O papel da logística no Brasil, com Pedro Palma

Um dos maiores exportadores agrícolas do mundo, o Brasil depende de excelência logística para que a produção chegue aos mercados consumidores. Essa é uma das missões do engenheiro Pedro Palma à frente de uma gigante nacional na área, a Rumo, onde ocupa o cargo de CEO desde março deste ano. Quando ainda poucos jovens do Nordeste faziam MBA, em 2001 Pedro trocou a segurança do emprego em sua Recife natal pelo curso na London Business School, para o qual contou com apoio do Instituto Ling. Na conversa com o blog, ele compartilha sua trajetória desde então e fala da importância da logística para a economia brasileira.

O papel da logística no Brasil, com Pedro Palma

Formado em Engenharia Eletrônica pela Universidade Federal de Pernambuco, Pedro trabalhava na Votorantim do Nordeste quando decidiu buscar oportunidades além das fronteiras da região. Neste momento, o MBA no exterior surgiu como a ferramenta para conseguir o sonhado crescimento profissional e pessoal. O ano era 2000 e o processo de preparação para inscrição era ainda mais desafiador do que hoje.

Mais jovem de cinco irmãos, Pedro, hoje com 50 anos, inspirou-se no exemplo dos pais que, mesmo sem acesso ao ensino superior, trabalharam muito para que todos os filhos completassem a faculdade e sempre consideraram a educação como a ferramenta para o crescimento. E foi sua dedicação e determinação que o levaram de Pernambuco aos bancos escolares londrinos.

“Enquanto trabalhava na Votorantim Nordeste, enfrentei o desafio de conciliar meu emprego com os processos seletivos do MBA em São Paulo, que naquela época eram mais complicados. Era preciso especialmente se destacar no GMAT, um critério essencial das universidades desejadas. Sem cursos preparatórios disponíveis em Recife, precisei estudar por conta própria”, conta.

[DADOS COLETADOS]
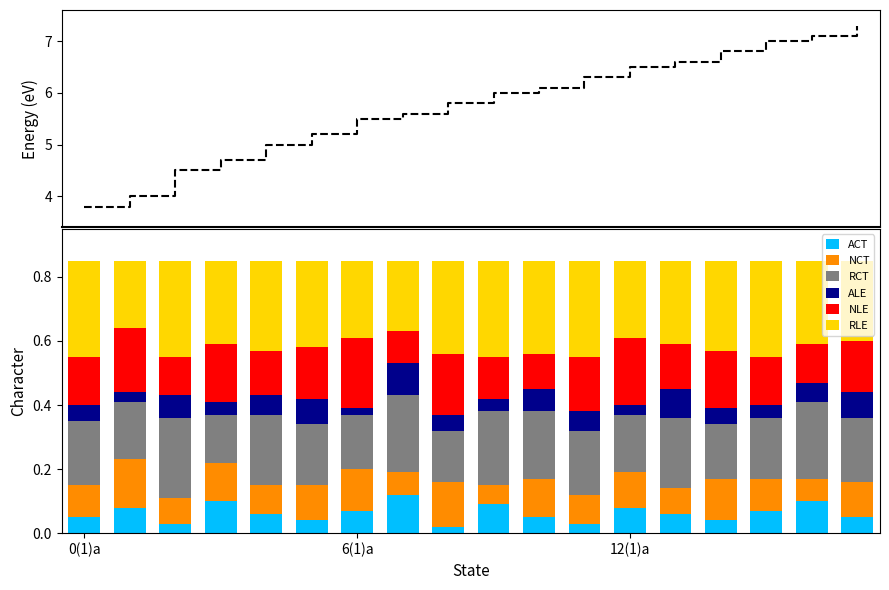

What is the sum of all NLE values?

2.8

[TAREFA A REALIZAR]
Com base no texto sobre Pedro Palma, responda:
(a) Desde quando ele ocupa o cargo de CEO da Rumo?
(b) Em que curso e por qual universidade ele se formou?
(c) Qual exame é apontado como critério essencial das universidades desejadas?
O material apresentado é independente do texto.

[RESPOSTA]
(a) Desde março deste ano.
(b) Em Engenharia Eletrônica, pela Universidade Federal de Pernambuco.
(c) O GMAT.